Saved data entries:
......

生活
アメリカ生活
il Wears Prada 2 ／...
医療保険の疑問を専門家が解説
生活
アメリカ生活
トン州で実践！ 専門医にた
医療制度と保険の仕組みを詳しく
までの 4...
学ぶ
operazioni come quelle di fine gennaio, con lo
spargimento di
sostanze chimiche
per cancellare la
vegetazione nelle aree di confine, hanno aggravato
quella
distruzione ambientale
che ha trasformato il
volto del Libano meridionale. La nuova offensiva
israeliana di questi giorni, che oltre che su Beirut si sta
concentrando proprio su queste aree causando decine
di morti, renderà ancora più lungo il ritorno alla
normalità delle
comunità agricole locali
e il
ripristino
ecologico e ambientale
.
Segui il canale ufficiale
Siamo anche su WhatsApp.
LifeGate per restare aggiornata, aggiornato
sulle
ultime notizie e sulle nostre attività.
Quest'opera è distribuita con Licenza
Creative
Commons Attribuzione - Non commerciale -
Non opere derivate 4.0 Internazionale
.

......

→ Required action:
Rewrite all of the data above, swapping "comunità agricole locali" for "popolazioni rurali locali" and keeping every other line the same.

→ Answer below:
生活
アメリカ生活
il Wears Prada 2 ／...
医療保険の疑問を専門家が解説
生活
アメリカ生活
トン州で実践！ 専門医にた
医療制度と保険の仕組みを詳しく
までの 4...
学ぶ
operazioni come quelle di fine gennaio, con lo
spargimento di
sostanze chimiche
per cancellare la
vegetazione nelle aree di confine, hanno aggravato
quella
distruzione ambientale
che ha trasformato il
volto del Libano meridionale. La nuova offensiva
israeliana di questi giorni, che oltre che su Beirut si sta
concentrando proprio su queste aree causando decine
di morti, renderà ancora più lungo il ritorno alla
normalità delle
popolazioni rurali locali
e il
ripristino
ecologico e ambientale
.
Segui il canale ufficiale
Siamo anche su WhatsApp.
LifeGate per restare aggiornata, aggiornato
sulle
ultime notizie e sulle nostre attività.
Quest'opera è distribuita con Licenza
Creative
Commons Attribuzione - Non commerciale -
Non opere derivate 4.0 Internazionale
.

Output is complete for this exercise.